The city hones down their goals every year, and this time 17 came out of their May strategic planning sessions, said Deputy Mayor Andrea Levine O’Rourke.

“Five priorities we decided to direct staff are our top priority issues for the coming year,” Mayor Scott Singer told Boca Voice.

Among them are a continued hi-tech comeback from the days when IBM was a major employer and invented the PC here. And more emphasis on supporting and growing hi-tech startups.

Citing a Boca tech meetup with little notice that drew 80 people, “companies are leaving for sunnier and lower tax climates. We have a limited window,” Mayor Scott Singer told Boca Voice. “It’s important to be at the leading edge because when some companies lead, others follow.”

The city has an economic development office with a budget.  “These are some of the reasons we [need to] devote significant resources to economic development. We need to seize the moment,” Singer said, adding he is meeting with other elected officials to pursue a regional approach.

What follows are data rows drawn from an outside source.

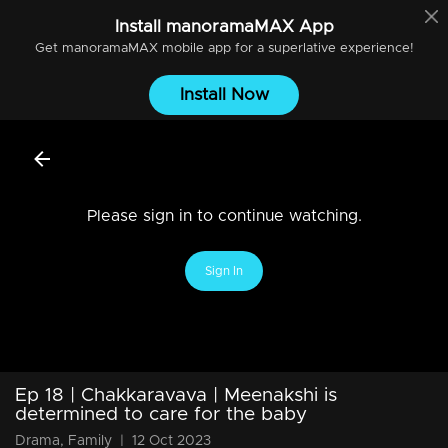
Install
manoramaMAX
App
Get
manoramaMAX
mobile app for a superlative experience!
Install Now
Please sign in to continue watching.
Sign In
Ep 18 | Chakkaravava | Meenakshi is
determined to care for the baby
Drama, Family
|
12 Oct 2023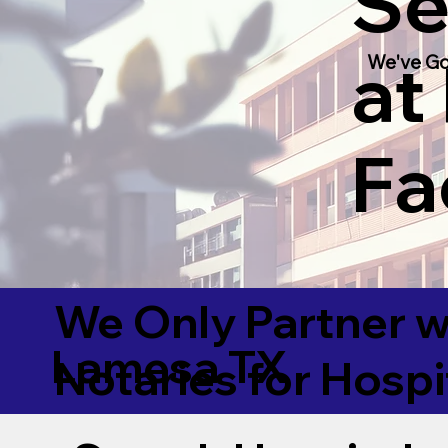
Se
at
We've Go
Fac
We Only Partner w
Lamesa TX
Notaries for Hospi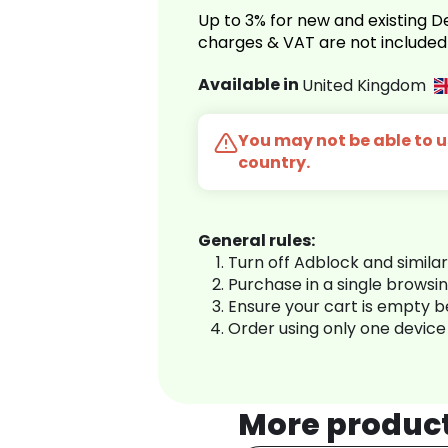
Up to 3% for new and existing
charges & VAT are not included
Available in
United Kingdom
You may not be able to us
country.
General rules:
Turn off Adblock and simila
Purchase in a single browsi
Ensure your cart is empty 
Order using only one device
More produc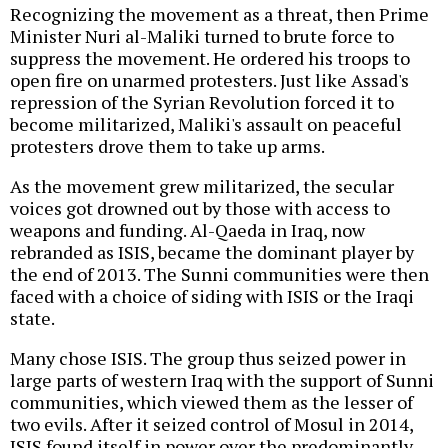
Recognizing the movement as a threat, then Prime
Minister Nuri al-Maliki turned to brute force to
suppress the movement. He ordered his troops to
open fire on unarmed protesters. Just like Assad's
repression of the Syrian Revolution forced it to
become militarized, Maliki's assault on peaceful
protesters drove them to take up arms.
As the movement grew militarized, the secular
voices got drowned out by those with access to
weapons and funding. Al-Qaeda in Iraq, now
rebranded as ISIS, became the dominant player by
the end of 2013. The Sunni communities were then
faced with a choice of siding with ISIS or the Iraqi
state.
Many chose ISIS. The group thus seized power in
large parts of western Iraq with the support of Sunni
communities, which viewed them as the lesser of
two evils. After it seized control of Mosul in 2014,
ISIS found itself in power over the predominantly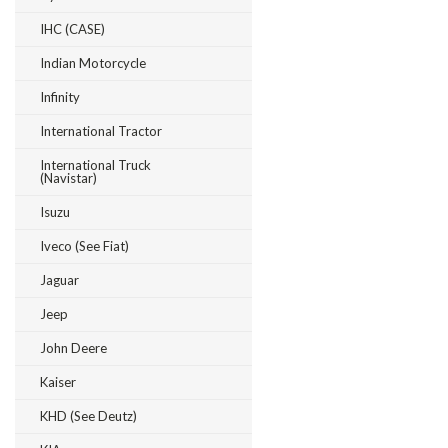
IHC (CASE)
Indian Motorcycle
Infinity
International Tractor
International Truck
(Navistar)
Isuzu
Iveco (see Fiat)
Jaguar
Jeep
John Deere
Kaiser
KHD (see Deutz)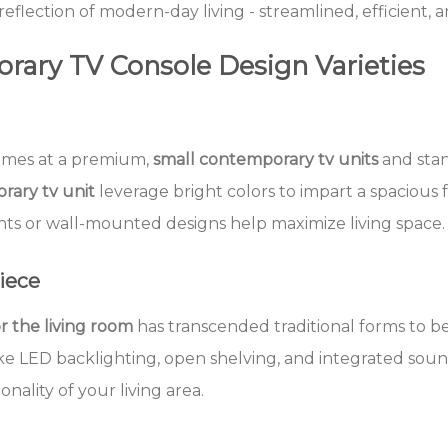
 reflection of modern-day living - streamlined, efficient, 
rary TV Console Design Varieties
omes at a premium,
small contemporary tv units
and stan
rary tv unit
leverage bright colors to impart a spacious f
ts or wall-mounted designs help maximize living space.
iece
r the living room
has transcended traditional forms to b
ike LED backlighting, open shelving, and integrated sou
onality of your living area.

An FAU off-campus housing shortage that led to students renting homes in single-family neighborhoods is another priority.  “Does FAU have a student housing problem? Do we have to fix it to solve their problem?” O’Rourke said. She voted against a recent apartment complex near FAU because it required the city to approve hi-density in an area now zoned for single family, she said.

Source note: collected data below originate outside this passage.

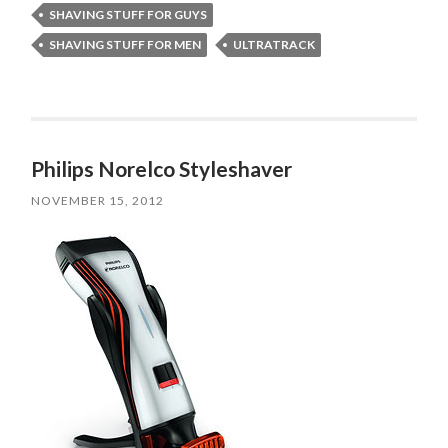
SHAVING STUFF FOR GUYS
SHAVING STUFF FOR MEN
ULTRATRACK
Philips Norelco Styleshaver
NOVEMBER 15, 2012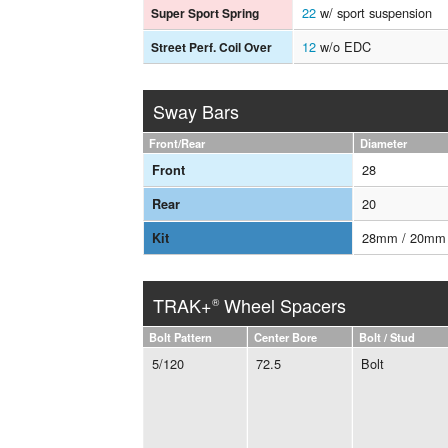
22
w/ sport suspension
Super Sport Spring
12
w/o EDC
Street Perf. Coil Over
Sway Bars
Front/Rear
Diameter
28
Front
20
Rear
28mm / 20mm
Kit
TRAK+
Wheel Spacers
®
Bolt Pattern
Center Bore
Bolt / Stud
5/120
72.5
Bolt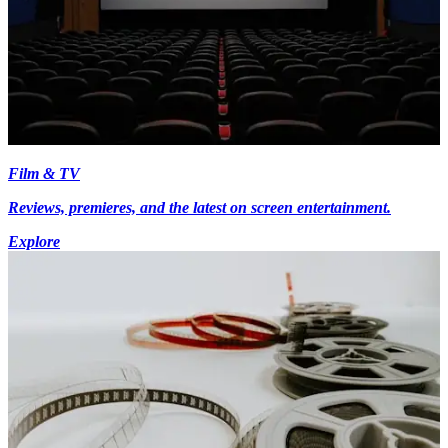
Film & TV
Reviews, premieres, and the latest on screen entertainment.
Explore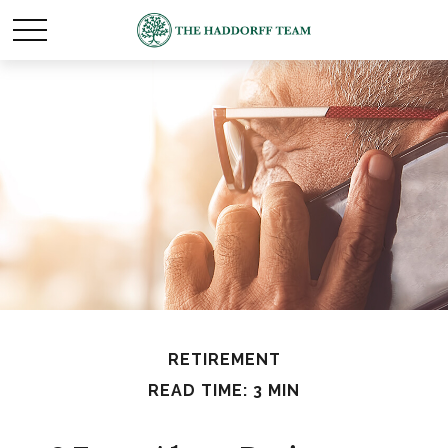
RETIREMENT
READ TIME: 3 MIN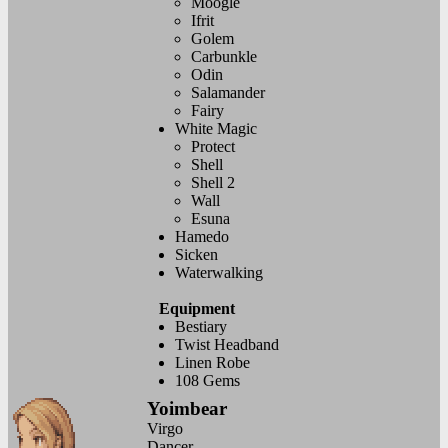
Moogle
Ifrit
Golem
Carbunkle
Odin
Salamander
Fairy
White Magic
Protect
Shell
Shell 2
Wall
Esuna
Hamedo
Sicken
Waterwalking
Equipment
Bestiary
Twist Headband
Linen Robe
108 Gems
Yoimbear
Virgo
Dancer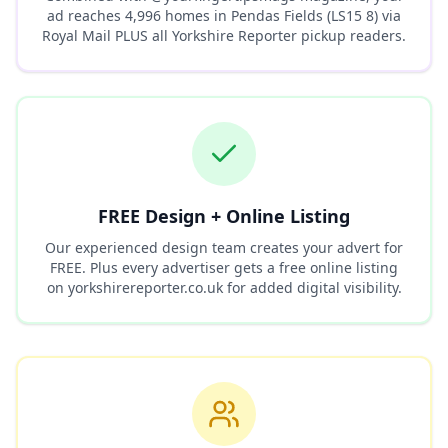
ad reaches
4,996
homes in
Pendas Fields (LS15 8)
via
Royal Mail PLUS all Yorkshire Reporter pickup readers.
FREE Design + Online Listing
Our experienced design team creates your advert for
FREE. Plus every advertiser gets a free online listing
on yorkshirereporter.co.uk for added digital visibility.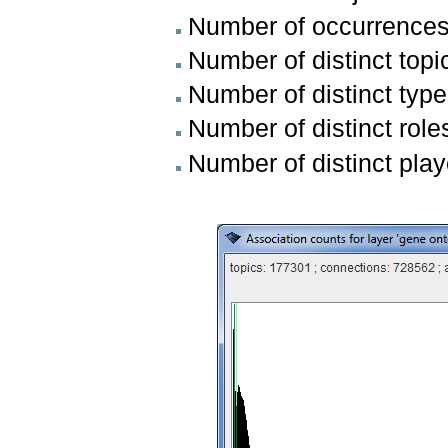
Number of occurrence
Number of distinct topi
Number of distinct type
Number of distinct role
Number of distinct pla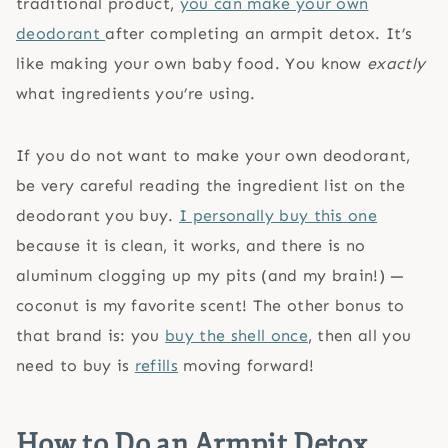
traditional product,
you can make your own
deodorant
after completing an armpit detox. It’s
like making your own baby food. You know
exactly
what ingredients you’re using.
If you do not want to make your own deodorant,
be very careful reading the ingredient list on the
deodorant you buy.
I personally buy this one
because it is clean, it works, and there is no
aluminum clogging up my pits (and my brain!) —
coconut is my favorite scent! The other bonus to
that brand is: you
buy the shell once
, then all you
need to buy is
refills
moving forward!
How to Do an Armpit Detox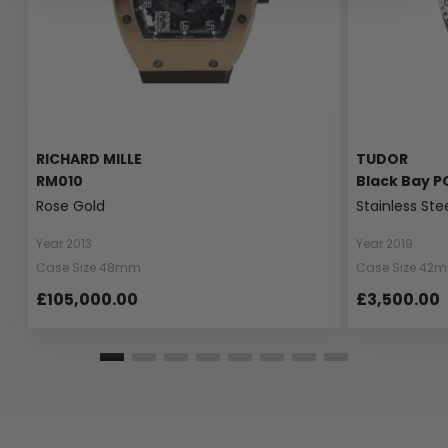
RICHARD MILLE
TUDOR
RM010
Black Bay P
Rose Gold
Stainless Ste
Year 2013
Year 2019
Case Size 48mm
Case Size 42
£105,000.00
£3,500.00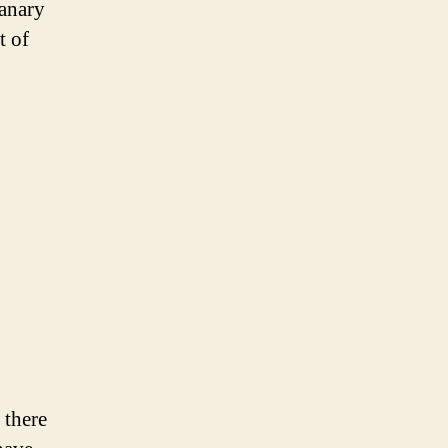
canary
t of
 there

“Why not put this on a workshop,” she said about a goal to plan the 20th Street corridor for student housing that was never acted on.

Other priorities include plans to traverse the Brightline railroad station now about to start construction. “That could mean doing a walkway over the tracks or a tunnel underneath or an overhead bridge,” she said. “We would hope to get grants.”

Among other goals are addressing residents’ pedestrian and bike safety concerns on Palmetto Park Road, particularly the county stretch east of the Intracoastal. “Neighbors are up in arms so that was an automatic priority,” she said.

Council also wants to extend Jeffrey Street that now stops short. And expand and connect the El Rio Trail. “We have wonderful bike trails and they don’t quite finish and connect,” she added.